Biarritz had one downfall however, as it was too hilly and not ideal for rollerblading; therefore, we went to the next beach town on Sunday and did a nice loop along the various bike paths. After lunch we strolled along the beach and admired the dunes and the beautiful landscape. Even though the sun was shining it was still crispy cold! Even though there was a nice Volleyball court on the beach, neither one of us was in the mood to take the shoes off and practice any Volleyball!!!

When we left Biarritz early Monday morning, it was another beautiful and clear day but the temperatures were again around the freezing point. But on our drive back to Toulouse we got a real treat: we were finally able to see the Pyrenees and they were as beautiful as they could be, covered with snow and shining in the sun.

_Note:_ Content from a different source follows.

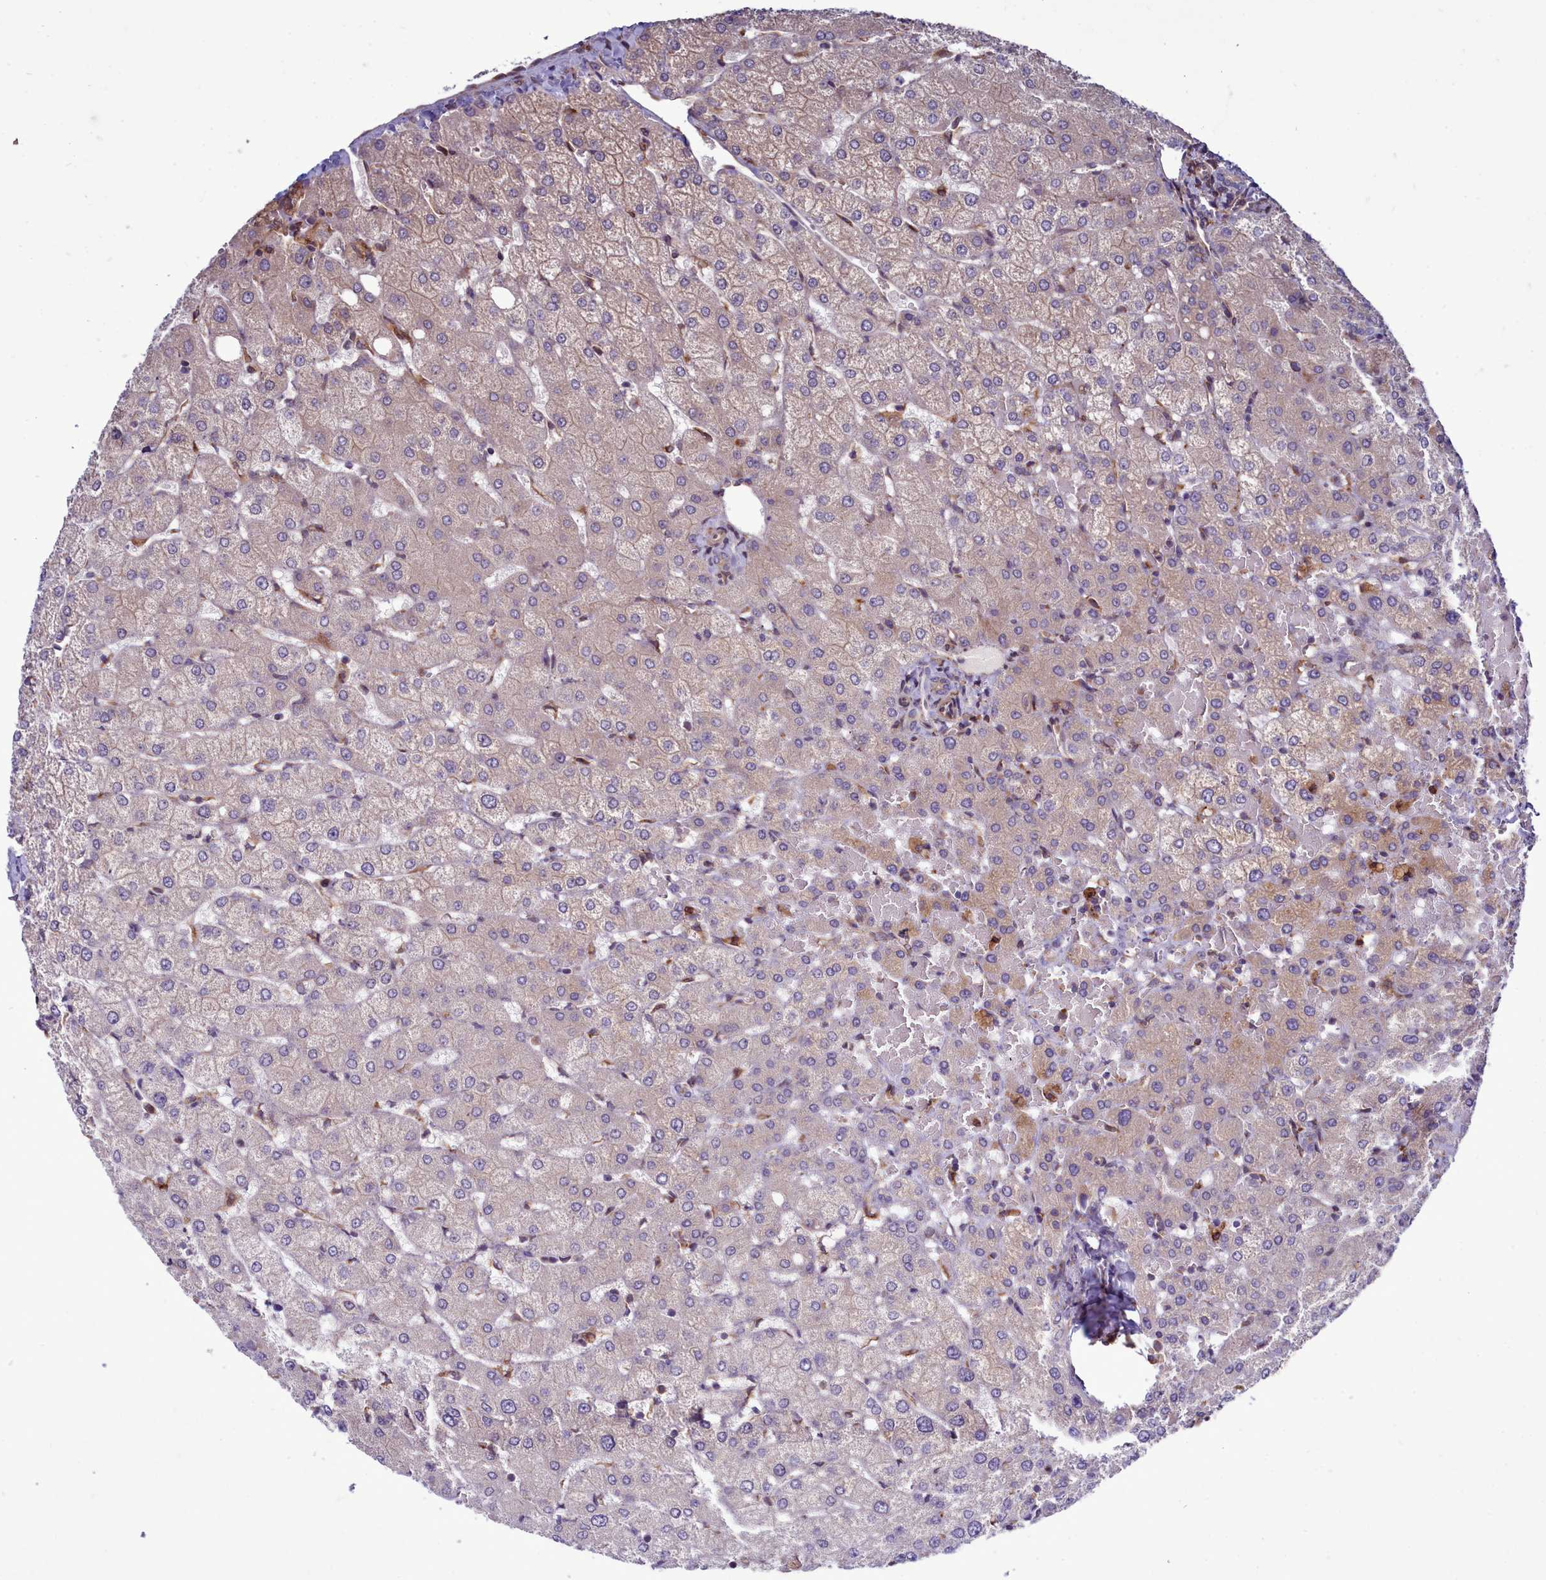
{"staining": {"intensity": "negative", "quantity": "none", "location": "none"}, "tissue": "liver", "cell_type": "Cholangiocytes", "image_type": "normal", "snomed": [{"axis": "morphology", "description": "Normal tissue, NOS"}, {"axis": "topography", "description": "Liver"}], "caption": "An immunohistochemistry histopathology image of benign liver is shown. There is no staining in cholangiocytes of liver.", "gene": "RAPGEF4", "patient": {"sex": "female", "age": 54}}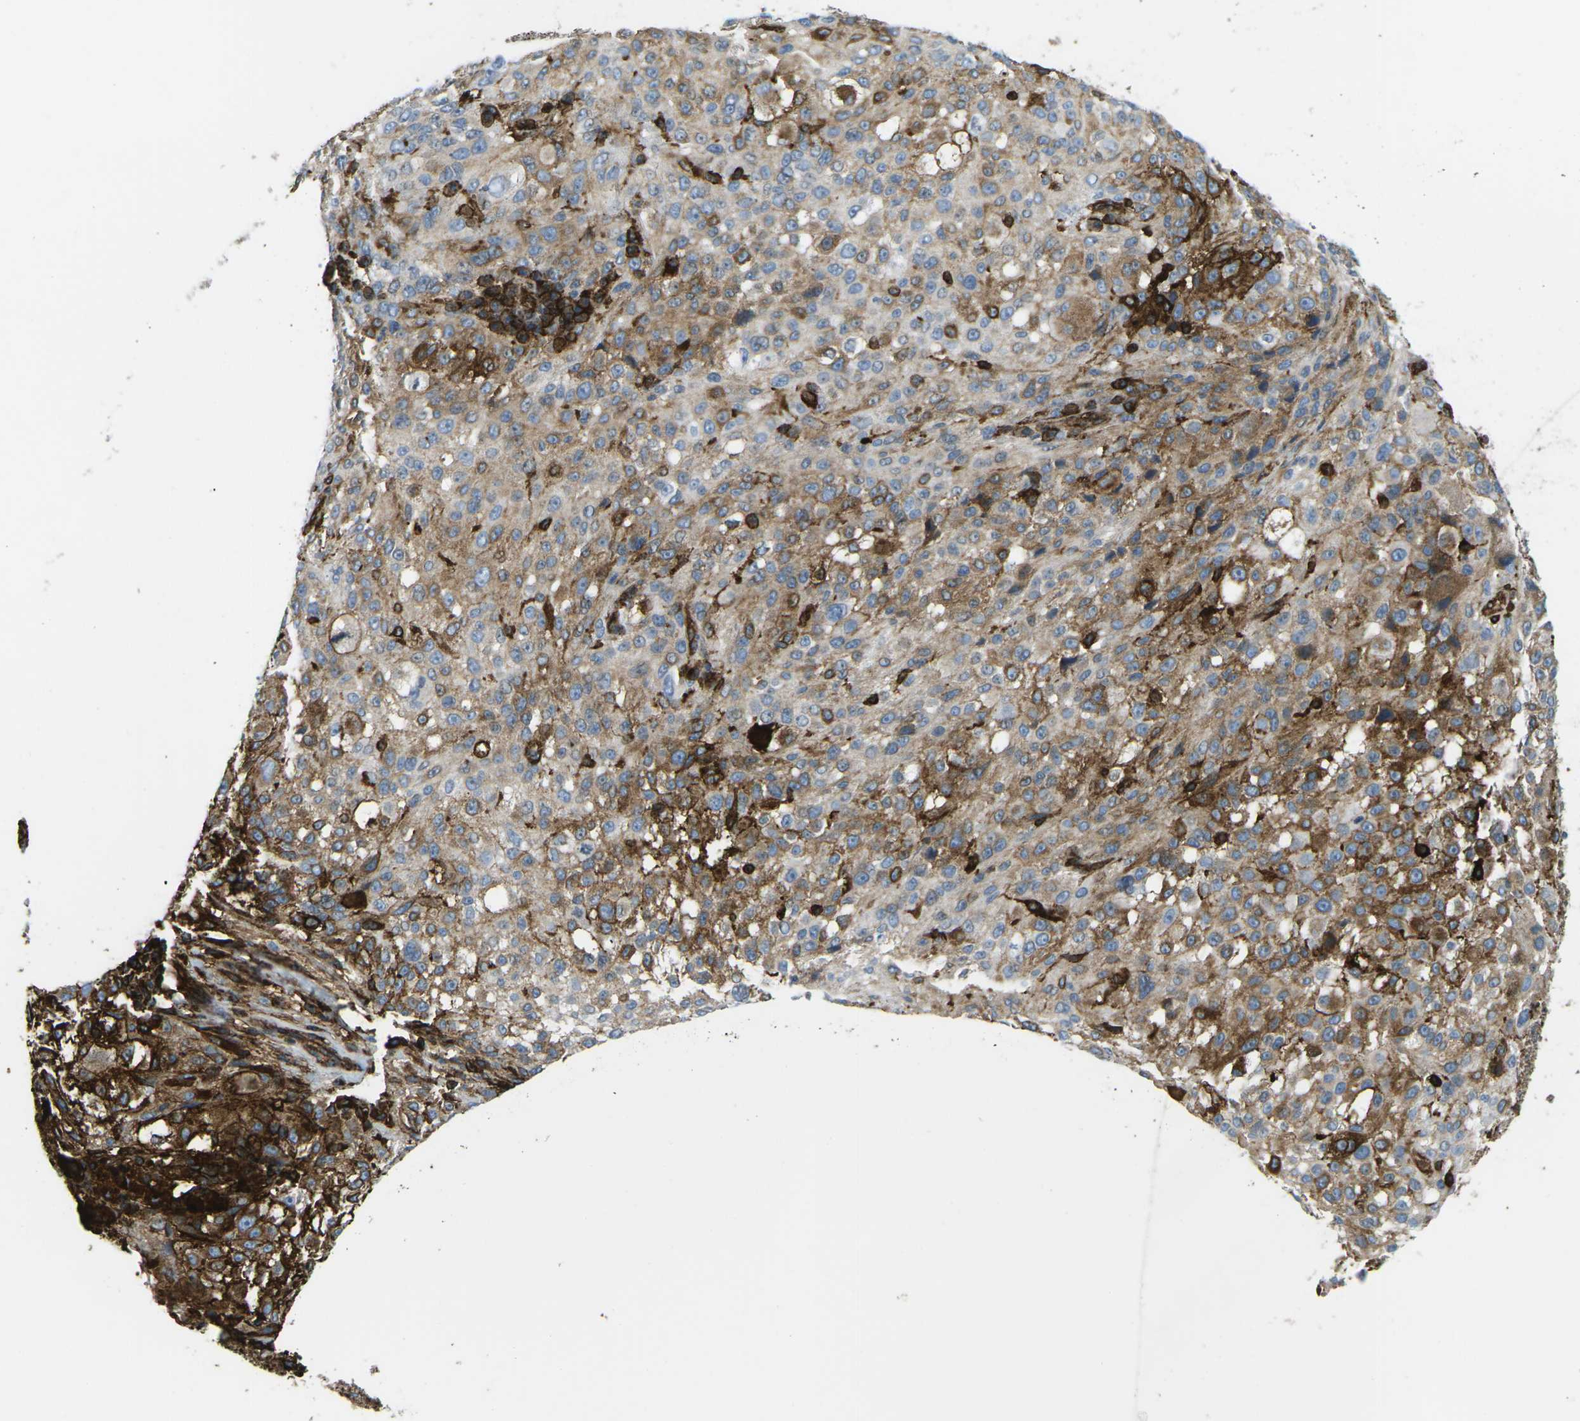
{"staining": {"intensity": "moderate", "quantity": "25%-75%", "location": "cytoplasmic/membranous"}, "tissue": "melanoma", "cell_type": "Tumor cells", "image_type": "cancer", "snomed": [{"axis": "morphology", "description": "Necrosis, NOS"}, {"axis": "morphology", "description": "Malignant melanoma, NOS"}, {"axis": "topography", "description": "Skin"}], "caption": "Tumor cells reveal medium levels of moderate cytoplasmic/membranous positivity in about 25%-75% of cells in human melanoma. Nuclei are stained in blue.", "gene": "HLA-B", "patient": {"sex": "female", "age": 87}}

Closeby, a monument in honor of the bicyclists from the Tour de France had been established; each year, the route passes through this area.


 
   


 



 
 


 






 
Weekend trip to Bordeaux and St. Emilion


 
   


 
   
The next weekend, we were finally heading for Bordeaux and its wine area. And we had another one of our dreams come true: we wanted to stay in one of the old castles and feel what life used to be for kings and queens! I found a nice castle outside of Bordeaux that had been in the same family for many years. Finally, the current owner decided to turn it into a hotel and restaurant in order to finance the expensive upkeeping.
Once again, we left Friday after work and the drive to this castle turned out to be quite long and lead us through the darkest and smallest roads. We finally arrived at our destination at night and it was more magical and romantic than we had expected! The owners had done a magnificent job in renovating the old castle while leaving the antique touch and adding modern comfort. We liked our castle a lot and enjoyed our stay there!


 
   
 



 
 


 
   
The next day, we visited the closeby village of St. Emilion, a very unusual and ancient place. The town got its name after a monk called Emilion who took refuge as a hermit in a cave in this city during several years in the 8th century, trying to escape from all the pilgrims who followed him after he had performed miracles in a different city. Still today, one can visit the cave of St. Emilion as well as a monolithic church that had been built in the 11th century. The amazing fact about St. Emilion is that no new buildings have been added; all the architecture is ancient and gives a very unique look to this city. It is not surprising that St. Emilion and its vicinity are put under UNESCO world heritage.

 
   
 



 
 


 


 



 
 


 
   
But St. Emilion is not only famous for its history; it is also an area famous for its very fine wines. Several wine cellars and wine bars available in town allow the visitors to taste the local favorites. During our visit we tood advantage of taking a wine class in one of the wine bars, learning about the different territories around Bordeaux and learning more about the different tastes in wines. We were actually glad to be able to sit inside a warm room as it had started to snow quite a bit that day and within a short time the houses had a nice layer of snow sitting on their roofs!

 
   
 



 
 


 
   
The next day we visited Bordeaux, which was a huge contrast to St. Emilion: Bordeaux is quite a large city with many sightseeing attractions and shopping opportunities, but we still preferred the small-town ambience of St. Emilion. From the Tourist Office we had received a nice map and walking tour around Bordeaux to see the main attractions; however, it was another day that the weather didn't play along and after we were hit by some freezing snow storms, the afternoon brought lots of rain until we were soaking wet and gave up on the rest of the sightseeing tour! We just wanted to go back to the castle and get out of our wet clothes!!!